Well, we decided to get chickens a while back (Barred Rocks), which means a little wood working. Built a brooder first while the chicks got bigger, then worked on the main coup. Chateau is stained, run's attached, and chicks are a whole lot bigger!

Pic 1: Chicks in the box.
Pic 2: Brooder ready to go.
Pic 3: Chicks out of the box.
Pic 4: the Chateau. Box on the left is the "laying box". Hopefully we'll get them to use it. It's accessible from the outside by lifting the lid.
Pic 5: Clean out. This gives us access inside to clean and make repairs if needed. Two rods run front to back in the chateau as roosts.
Pic 6: Bigger chicks!

One planned modification is to cut holes in the clean out door and cover with wire to try and improve air circulation in the summer heat.


----------



## Hooked (Oct 15, 2004)

Nice!!! All the talk about raising chickens is making us think hard about getting back into it. Love fresh eggs.

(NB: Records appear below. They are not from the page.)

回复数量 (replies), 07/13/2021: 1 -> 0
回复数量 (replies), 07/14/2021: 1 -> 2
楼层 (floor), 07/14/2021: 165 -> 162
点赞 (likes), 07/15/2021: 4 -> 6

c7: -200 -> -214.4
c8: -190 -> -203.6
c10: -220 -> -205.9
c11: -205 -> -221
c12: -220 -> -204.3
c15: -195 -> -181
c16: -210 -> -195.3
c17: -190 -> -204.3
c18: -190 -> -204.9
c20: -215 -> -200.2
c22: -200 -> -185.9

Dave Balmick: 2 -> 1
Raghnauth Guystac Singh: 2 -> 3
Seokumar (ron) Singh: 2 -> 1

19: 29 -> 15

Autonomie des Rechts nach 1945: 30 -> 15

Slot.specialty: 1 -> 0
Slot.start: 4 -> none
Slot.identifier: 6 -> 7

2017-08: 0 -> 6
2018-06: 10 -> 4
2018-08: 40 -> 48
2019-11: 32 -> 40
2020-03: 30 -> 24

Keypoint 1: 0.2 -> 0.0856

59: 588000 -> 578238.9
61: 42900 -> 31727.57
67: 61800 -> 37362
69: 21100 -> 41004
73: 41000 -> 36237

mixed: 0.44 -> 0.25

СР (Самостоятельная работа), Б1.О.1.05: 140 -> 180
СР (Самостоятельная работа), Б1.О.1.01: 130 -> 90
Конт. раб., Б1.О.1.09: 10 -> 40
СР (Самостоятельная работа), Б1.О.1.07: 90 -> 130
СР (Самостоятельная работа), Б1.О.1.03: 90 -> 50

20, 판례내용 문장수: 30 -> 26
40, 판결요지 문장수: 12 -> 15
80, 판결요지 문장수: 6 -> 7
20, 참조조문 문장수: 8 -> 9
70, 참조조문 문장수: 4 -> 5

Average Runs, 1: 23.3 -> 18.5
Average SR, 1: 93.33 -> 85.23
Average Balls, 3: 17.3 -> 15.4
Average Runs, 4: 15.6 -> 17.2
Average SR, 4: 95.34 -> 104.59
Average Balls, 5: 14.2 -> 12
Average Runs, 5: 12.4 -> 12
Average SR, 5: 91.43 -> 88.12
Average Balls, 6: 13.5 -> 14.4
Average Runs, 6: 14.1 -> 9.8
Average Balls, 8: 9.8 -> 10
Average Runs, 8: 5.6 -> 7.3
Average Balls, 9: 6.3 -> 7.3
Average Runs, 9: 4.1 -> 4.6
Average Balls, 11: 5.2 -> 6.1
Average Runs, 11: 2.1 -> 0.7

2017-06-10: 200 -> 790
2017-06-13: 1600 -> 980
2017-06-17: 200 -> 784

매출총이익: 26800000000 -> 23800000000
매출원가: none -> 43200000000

I'm guessing the small opening is for the chickies use. Do you plan to put a door on it so you can close them up at night? Or, is the run completely enclosed with wire?


----------



## kneekap (Nov 13, 2012)

What? No air conditioner? LOL
That is a nice setup alright. Watch out for the possums and rat snakes.


----------



## goatchze (Aug 1, 2006)

Hooked said:


> Nice!!! All the talk about raising chickens is making us think hard about getting back into it. Love fresh eggs.
> 
> I'm guessing the small opening is for the chickies use. Do you plan to put a door on it so you can close them up at night? Or, is the run completely enclosed with wire?


Both.

The run is completely enclosed in wire, including the floor, in case we need to leave for a few days. But it's not as secure as the house, so we close them up at night while here. We used a mesh bucket screen for the door. We close it, then slide a bar in front to keep it shut.


----------



## Pocketfisherman (May 30, 2005)

It has been my experience that they like more ventilation down lower than what your coop looks like it can provide. You might consider some flip up wooden panels with screening underneath down at a lower level to get some convection circulation between the floor and top vents.


----------